‘I live in a terrorist house’: 10yo schoolboy interrogated by police over spelling error
A Muslim schoolboy who mistakenly wrote that he lived in a “terrorist house” rather than a “terraced house” has been interrogated by police.
The 10-year-old, who cannot be named for legal reasons, made the spelling mistake during an English lesson at a primary school in Accrington, Lancashire, in December.
His teachers did not realise it was an error and reported the student to the police, in accordance with the 2015 Counter-Terrorism and Security Act, which states that teachers are obliged to alert the authorities to any suspected terrorist behavior.
Seriously? Police interviewing a young boy and examining the family laptop? Because of a spelling mistake?— Andrew Stroehlein (@astroehlein) January 20, 2016
The following day, officers showed up at the pupil’s home to question him and examine his family’s laptop.
The boy’s family initially thought the police were joking, but according to his cousin, the 10-year-old was traumatized by the experience.
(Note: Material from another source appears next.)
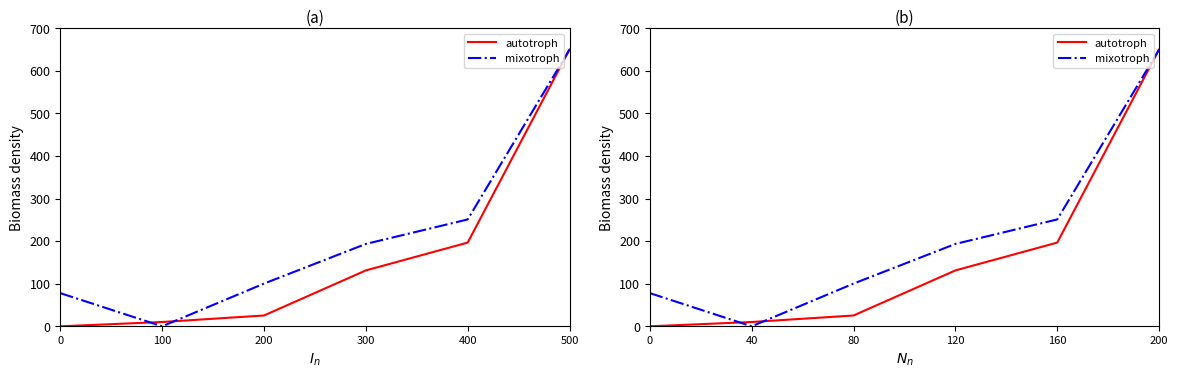

What are all the series names shown in the legend?

autotroph, mixotroph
“You can imagine it happening to a 30-year-old man, but not to a young child,” the boy’s cousin, who cannot be named, told BBC News. “If the teacher had any concerns it should have been about his spelling.
“They shouldn’t be putting a child through this. He’s now scared of writing, using his imagination.”
His family have since called on the police and the school to apologize, according to BBC News.
Muslim boy writes "terrorist house" instead of "terraced house" and the hilarity ensues. Except it's not funny. https://t.co/OaOSYtBOnb— Hend Amry (@LibyaLiberty) January 20, 2016
The Counter-Terrorism and Security Act means schools have a duty to prevent their students from being radicalized.
However, critics have argued that the legislation forces schools and teachers to overreact for fear of breaking the law.
Commenting on the incident, the Lancashire police said: “This was reported to the police but was dealt with by a joint visit by a PC from the division and social services, not by anyone from Prevent [the UK’s counter-terror strategy].
“There were not thought to be any areas for concern and no further action was required by any agency,” the force’s spokesperson told the Mail Online.